I’m pretty overwhelmed. It’s nothing new. That’s pretty much my constant state. My honest answer to “how’s it going” is, most realistically, “stressed.” I don’t know why I do this to myself. I don’t mean to be this way. I like saying yes and helping out and being responsible. But sometimes, I take it a little too far. I don’t know when to stop. I don’t know when to take care of myself. I don’t know what I’m doing.
I’ve been working on a pretty big project that has left me feeling in many ways dejected. I have been wrapped in this constant feeling of falling short. To put it frankly – I’m not sure I’ve ever failed on this large of a scale in my entire life.
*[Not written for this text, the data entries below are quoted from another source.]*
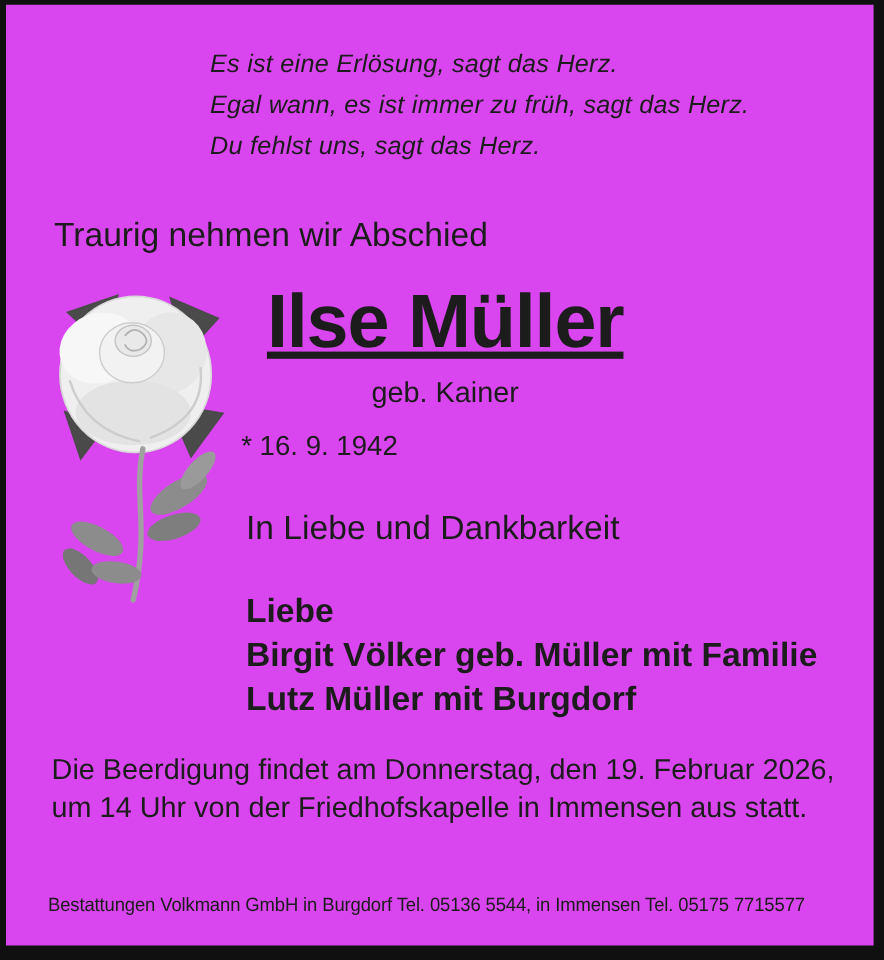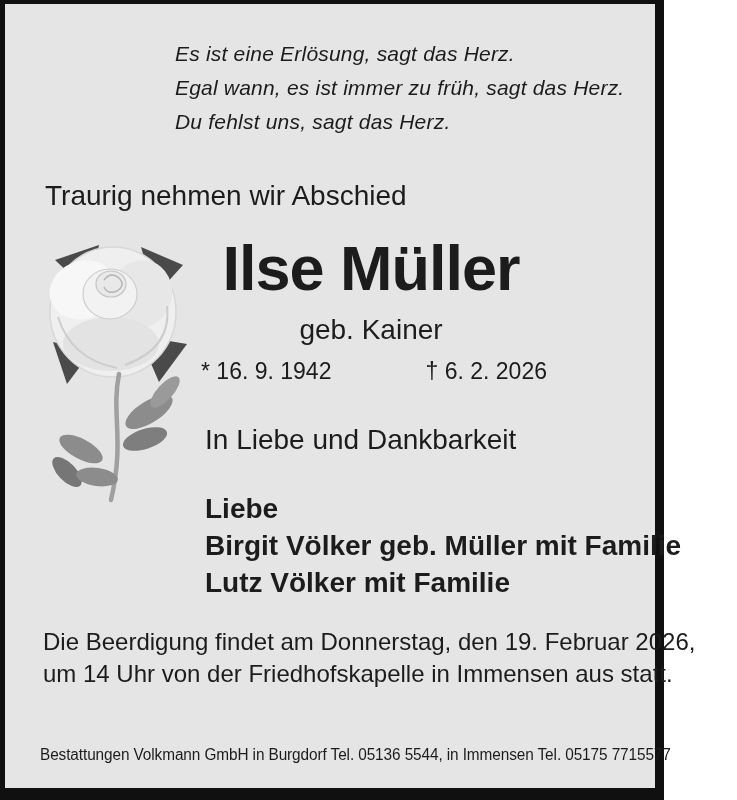--- a/index.html
+++ b/index.html
@@ -8,23 +8,23 @@
     width: 737px;
     height: 800px;
     background: #ffffff;
     font-family: "Liberation Sans", sans-serif;
     color: #1c1c1c;
     overflow: hidden;
   }
   .card {
     position: absolute;
     left: 0; top: 0;
-    width: 664px; height: 800px;
+    width: 737px; height: 800px;
     box-sizing: border-box;
-    background: #e5e5e5;
+    background: #d946ef;
     border-style: solid;
     border-color: #101010;
     border-width: 4px 9px 12px 5px;
   }
   .abs { position: absolute; }
   .verse {
     left: 170px; top: 33px;
     font-style: italic;
     font-size: 21px;
     line-height: 34px;
@@ -49,25 +49,26 @@
   .deceased-name {
     position: absolute;
     left: 0; top: 233px; width: 352px;
     font-size: 63px;
     font-weight: bold;
     letter-spacing: -1px;
     line-height: 1;
     white-space: nowrap;
     text-align: center;
     margin: 0;
+    text-decoration: underline;
   }
   .maiden {
     position: absolute;
     left: 0; top: 310px; width: 352px;
-    font-size: 28px;
+    font-size: 24px;
     text-align: center;
     white-space: nowrap;
   }
   .dates {
     position: absolute;
     left: 0; top: 354px; width: 352px;
     box-sizing: border-box;
     padding-left: 6px;
     display: flex;
     justify-content: space-between;
@@ -145,30 +146,29 @@
         <ellipse cx="72" cy="245" rx="21" ry="9" fill="#8c8c8c" transform="rotate(8 72 245)"></ellipse>
       </g>
     </svg>
   </div>
 
   <div class="abs center-col">
     <h1 class="deceased-name">Ilse Müller</h1>
     <div class="maiden">geb. Kainer</div>
     <div class="dates">
       <span>* 16. 9. 1942</span>
-      <span>† 6. 2. 2026</span>
     </div>
   </div>
 
   <div class="abs dedication">In Liebe und Dankbarkeit</div>
 
   <div class="abs mourners">
     <div>Liebe</div>
     <div>Birgit Völker geb. Müller mit Familie</div>
-    <div>Lutz Völker mit Familie</div>
+    <div>Lutz Müller mit Burgdorf</div>
   </div>
 
   <div class="abs funeral">
     <div>Die Beerdigung findet am Donnerstag, den 19. Februar 2026,</div>
     <div>um 14 Uhr von der Friedhofskapelle in Immensen aus statt.</div>
   </div>
 
   <div class="abs publisher">Bestattungen Volkmann GmbH in Burgdorf Tel. 05136 5544, in Immensen Tel. 05175 7715577</div>
 
 </div>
And that’s an awful feeling.
I explained it to a friend: You know how that one time you had a really big test and you didn’t really study for it and you didn’t really understand the information because you weren’t really paying attention in class? And do you remember that sinking feeling of looking at the first question and then the second and third and realizing you had no idea what to do? Do you remember never wanting to feel that way again? Think about it: the feeling of having no idea where to even begin or what you to do and just feeling completely helpless? That’s what this feels like – except constantly.
I sat down to work on an old piece of writing when I saw another document that I hadn’t opened since April. I clicked on it cautiously.
It was a letter I had written to myself months prior, at the moment I realized I was in over my head. The opening paragraph taunted me:
“I walked down the steps to the subway muttering, “bite off more than you can chew and then keep chewing”
I kept reading, rolling my eyes at the optimism of my four-month younger self. I kept reading:
“I know that as I sit typing this at 5:13 pm on Saturday, April 29th, I feel a little overwhelmed. I feel like I’ve bitten off a little more than I can chew. But I also know that I would rather choke on greatness than nibble on mediocrity.”
How dare past tense Liz use her favorite tag lines against herself? And then I got to the last part. Just before my classic “Love always” sign off, I did the most in-character thing I have ever done. I typed this:
Dear future-Liz, this is the pep talk you know you’ll need. Save this document. Print it and tape it to your door if you have to. But you can do this. You can do this. You can do this. Moreover, you have to do this. Because if you don’t, who will?
I read those lines over and over again.
I don’t believe in myself right now. I haven’t for a long time. But four months ago, I did. Four months ago, I stared at this same screen and I sat at this same desk and I told myself over and over again that I could do this. Four months ago, I truly believed I could.
I’ve spent quite a lot of time recently mulling over the emotional baggage of being the unprepared test taker. I’ve spent quite a lot of time recently beating myself up over things that are already done and things that are beyond my control. I’ve spent quite a lot of time wrestling with the guilt of letting people down.
As I sit here right now, I only have what’s in front of me. I can continue to waste my time angry at things that should have been handled differently or upset that I didn’t have the foresight to take better charge of my priorities and projects.
Or, I can acknowledge that I need to study harder for the next test. I can cut the ties and let the next test start right now. I can clean slate and begin again today.
Four months ago, I told myself I could do it.
Tired and struggling, I’m rereading my letter now. I can do this. I can do this. I can do this.
Wasted time is less than ideal. Brooding over wasted time is even worse. Let’s flip the script. Let’s read the pep talk.
There’s still a part of you that believes in you. Find that. And begin.